Pour appuyer son argumentaire, Stefan Müller-Altermatt fait référence aux rapports de durabilité de Glencore, société active dans les matières premières basée en Suisse. Depuis des années, le groupe y écrit qu'il n'y a pas de cas de violation de droits humains et de destruction de l'environnement, «bien qu'il soit documenté que les mines de Glencore ont endommagé la nature et chassé la population indigène». Ce n'est que lorsque de tels comportements sont sanctionnés que les groupes s'en éloignent, affirme le député du Centre.
Un manque de transparence des entreprises
Des entreprises actives au niveau international comme Glencore, Syngenta ou Lindt et Sprüngli soulignent dans leurs rapports semestriels 2024 leur attitude responsable envers l'être humain et l'environnement. Pourtant, les diverses populations locales concernées ont une autre version de l'histoire, expliquent les initiants dans leurs documents. Par exemple, une mine de Glencore au Pérou provoque une grave pollution de l'environnement, rendant la population malade et tuant les animaux.
La porte-parole de Glencore, Sarah Antenore, réfute ces accusations: «Nous prenons très au sérieux notre responsabilité envers nos employés, la société et l'environnement.» Celle-ci soutient que Glencore s'efforce de soutenir par ses activités les objectifs de développement durable de l'ONU. L'entreprise de matières premières encouragerait aussi les pratiques commerciales éthiques et responsables.
Contamination de l'eau potable au Costa Rica
L'alliance derrière l'initiative donne également l'exemple de Syngenta, qu'elle accuse de manque de transparence. Le rapport semestriel du groupe d'agrochimie ne mentionne pas les problèmes concrets liés à l'utilisation de pesticides. Pourtant, en 2023, l'eau potable de deux villages au Costa Rica a été tellement contaminée par l'utilisation d'un pesticide de Syngenta que la population a dû être approvisionnée en eau potable par des camions-citernes.

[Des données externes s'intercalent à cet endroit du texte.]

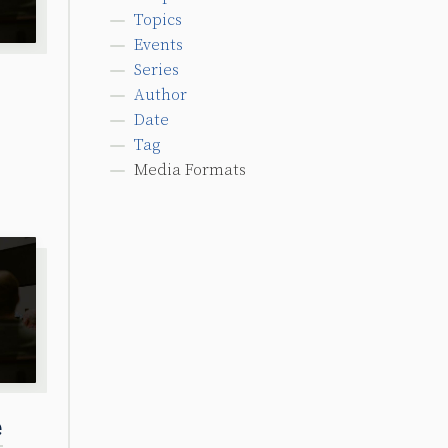
Topics
Events
Series
Author
Date
Tag
Media Formats
e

Le porte-parole de Syngenta, Beat Werder, souligne que tous les produits de l'entreprise ont été «testés en termes de sécurité, enregistrés et autorisés» dans les pays importateurs. Syngenta dit s'engager à aider les agriculteurs du monde entier à cultiver leurs plantes de manière productive et durable. Selon le représentant du groupe, la nouvelle initiative part du principe que les entreprises cachent des informations pertinentes. «C'est incorrect», soutient-il. Il reconnaît toutefois que les règles laissent une marge de manœuvre pour la divulgation de leurs pratiques.

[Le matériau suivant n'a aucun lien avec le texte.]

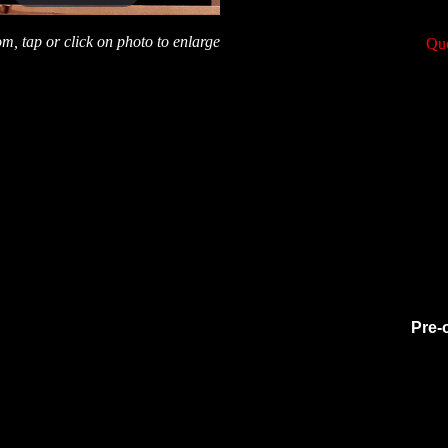
m, tap or click on photo to enlarge
Que
Pre-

Critique de la production de cacao
La coalition reproche aussi au chocolatier Lindt et Sprüngli de tenir de belles paroles plutôt que de prouver ses actes. Le fait que l'entreprise affirme dans son rapport semestriel «éviter autant que possible le travail des enfants» est révélateur pour les initiants.

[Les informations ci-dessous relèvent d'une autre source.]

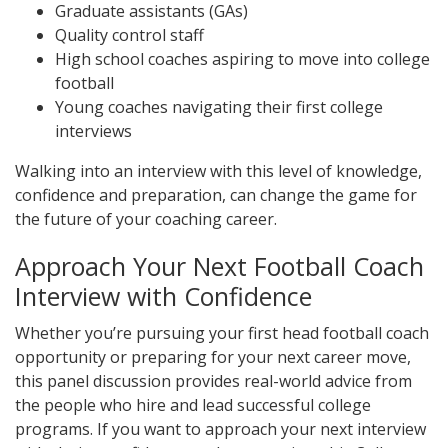
Graduate assistants (GAs)
Quality control staff
High school coaches aspiring to move into college
football
Young coaches navigating their first college
interviews
Walking into an interview with this level of knowledge,
confidence and preparation, can change the game for
the future of your coaching career.
Approach Your Next Football Coach
Interview with Confidence
Whether you’re pursuing your first head football coach
opportunity or preparing for your next career move,
this panel discussion provides real-world advice from
the people who hire and lead successful college
programs. If you want to approach your next interview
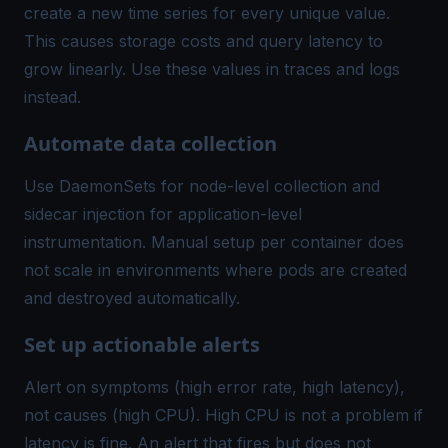
create a new time series for every unique value.
This causes storage costs and query latency to
grow linearly. Use these values in traces and logs
instead.
Automate data collection
Use DaemonSets for node-level collection and
sidecar injection for application-level
instrumentation. Manual setup per container does
not scale in environments where pods are created
and destroyed automatically.
Set up actionable alerts
Alert on symptoms (high error rate, high latency),
not causes (high CPU). High CPU is not a problem if
latency is fine. An alert that fires but does not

De même, le fait que Lindt et Sprüngli ait externalisé son programme «Farming» – dont l'objectif est d'empêcher le travail des enfants – à un négociant en matières premières controversé inspire encore moins confiance. Une porte-parole de Lindt et Sprüngli déclare à ce sujet que l'entreprise s'est «engagée à rendre des comptes de manière transparente». La mise en œuvre du programme «Farming», en collaboration avec les fournisseurs, est répertorié dans le rapport de durabilité, tandis que la liste des producteurs de cacao sont présentés de manière transparente sur leur site web.
Mais les initiants du texte ne se contentent pas de cette démarche. Ils veulent des directives contraignantes, et atteindre les 100'000 signatures dans un peu plus d'un mois.